Former French MP and ex-head of Central Service for Combating Terrorism under Paris Prosecutor's Office Alain Marsaud said that "under pressure of human rights organizations, [France] pretends that it is carrying out selection [in order to separate the criminals from the uninvolved].
"But in reality, [French President Macron] and all the others would like all of these jihadists' families to stay where they are so that they can avoid dealing with this issue," Marsaud said.
He recalled that earlier on Tuesday, he sent a letter to the Elysee Palace, warning Macron that he will bear "serious responsibility if one of these people, an adult or a minor, upon returning to France and being accepted in accordance with the rules and human rights, commits an act of irreparable stupidity, such as murder."
According to the letter, "… it would be difficult for the French President to recover from the consequences."
When asked to comment on France's Ministry of Armed Forces, Florence Parly said that the more jihadists killed in Raqqa the better. However, Marsaud described it as a hypocritical statement aimed at reassuring the country's public opinion.
"This statement is made for the public.
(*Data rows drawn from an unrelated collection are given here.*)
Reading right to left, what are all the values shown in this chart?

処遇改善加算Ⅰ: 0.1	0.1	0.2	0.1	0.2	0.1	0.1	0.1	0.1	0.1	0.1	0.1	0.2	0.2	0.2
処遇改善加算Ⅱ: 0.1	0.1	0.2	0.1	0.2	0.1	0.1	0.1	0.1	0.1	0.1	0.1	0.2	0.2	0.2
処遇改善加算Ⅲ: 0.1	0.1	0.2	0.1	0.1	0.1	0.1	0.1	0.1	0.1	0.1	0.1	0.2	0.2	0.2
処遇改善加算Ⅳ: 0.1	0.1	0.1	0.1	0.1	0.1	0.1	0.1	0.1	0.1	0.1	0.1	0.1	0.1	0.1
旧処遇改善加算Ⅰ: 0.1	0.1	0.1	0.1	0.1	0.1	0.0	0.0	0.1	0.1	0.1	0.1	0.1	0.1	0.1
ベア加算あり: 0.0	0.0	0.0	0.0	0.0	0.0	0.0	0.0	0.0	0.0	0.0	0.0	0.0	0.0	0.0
France will try to do so that no one could return: neither jihadists nor their wives, who were also involved in the crimes, nor the children of the jihadists, even if they are not to blame," he said.
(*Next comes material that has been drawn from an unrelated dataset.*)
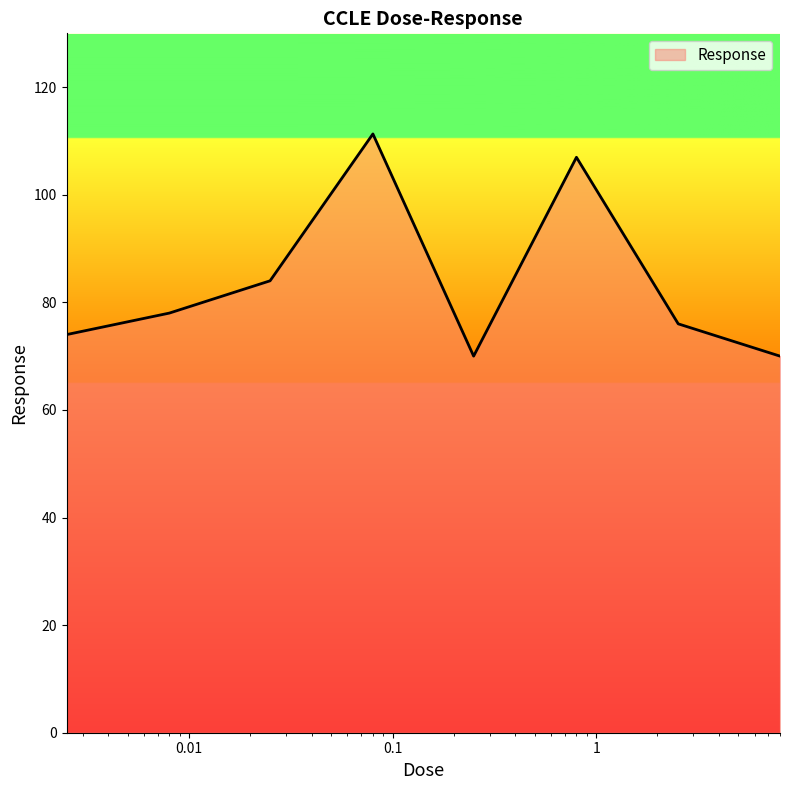

True or false: there are more than 2 points higher than both neighbors.

False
Claiming that about 20 jihadists have already secretly returned to France, Marsaud expressed doubt that the return of other jihadists will be "on a case-by-case basis."
He said that the current French government is showing "a realistic approach at the end of the day" and that "it is less naive than the country's previous government."
"It will at least try to prevent the return of jihadists, their wives and their children [to France]. Believe me, our special forces have already begun work so that only a few jihadists could return," Marsaud concluded.